### Required work:
When the line with "Fir Impletit POWERS Line 125m 0.20mm" comes up, set it down and every later line to the end of the data, exactly and without pictures.

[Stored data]
○ ○ ○
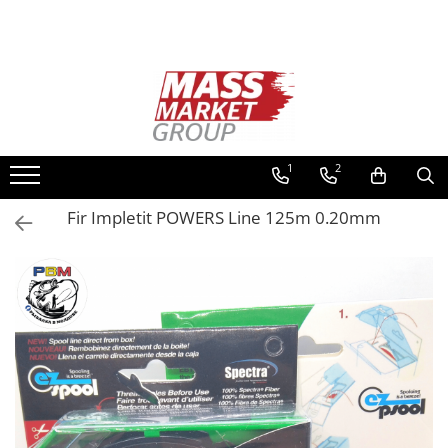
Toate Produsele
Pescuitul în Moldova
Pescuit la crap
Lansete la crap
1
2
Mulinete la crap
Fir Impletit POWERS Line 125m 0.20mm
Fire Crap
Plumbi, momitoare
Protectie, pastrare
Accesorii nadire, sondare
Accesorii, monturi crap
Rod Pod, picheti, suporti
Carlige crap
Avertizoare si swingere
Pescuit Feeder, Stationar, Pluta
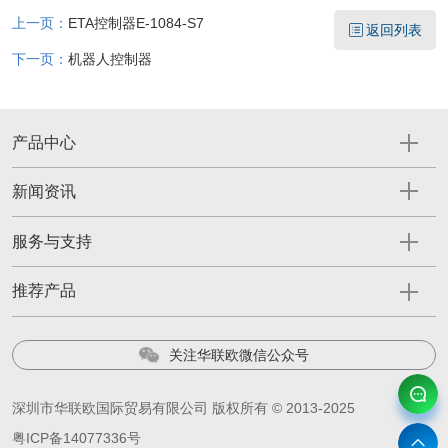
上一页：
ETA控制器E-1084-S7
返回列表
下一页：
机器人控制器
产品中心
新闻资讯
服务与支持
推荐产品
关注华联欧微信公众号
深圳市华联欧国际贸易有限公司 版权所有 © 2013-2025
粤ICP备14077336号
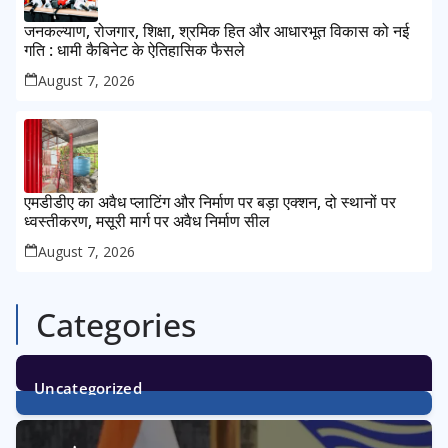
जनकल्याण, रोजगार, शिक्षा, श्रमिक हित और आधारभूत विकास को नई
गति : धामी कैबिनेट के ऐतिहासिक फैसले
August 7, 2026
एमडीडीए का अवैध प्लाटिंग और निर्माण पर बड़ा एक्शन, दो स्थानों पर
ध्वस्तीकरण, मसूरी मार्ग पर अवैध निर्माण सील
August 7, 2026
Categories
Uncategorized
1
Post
○ ○ ○
### Task answer:
Fir Impletit POWERS Line 125m 0.20mm
Fire Crap
Plumbi, momitoare
Protectie, pastrare
Accesorii nadire, sondare
Accesorii, monturi crap
Rod Pod, picheti, suporti
Carlige crap
Avertizoare si swingere
Pescuit Feeder, Stationar, Pluta
上一页：
ETA控制器E-1084-S7
返回列表
下一页：
机器人控制器
产品中心
新闻资讯
服务与支持
推荐产品
关注华联欧微信公众号
深圳市华联欧国际贸易有限公司 版权所有 © 2013-2025
粤ICP备14077336号
जनकल्याण, रोजगार, शिक्षा, श्रमिक हित और आधारभूत विकास को नई
गति : धामी कैबिनेट के ऐतिहासिक फैसले
August 7, 2026
एमडीडीए का अवैध प्लाटिंग और निर्माण पर बड़ा एक्शन, दो स्थानों पर
ध्वस्तीकरण, मसूरी मार्ग पर अवैध निर्माण सील
August 7, 2026
Categories
Uncategorized
1
Post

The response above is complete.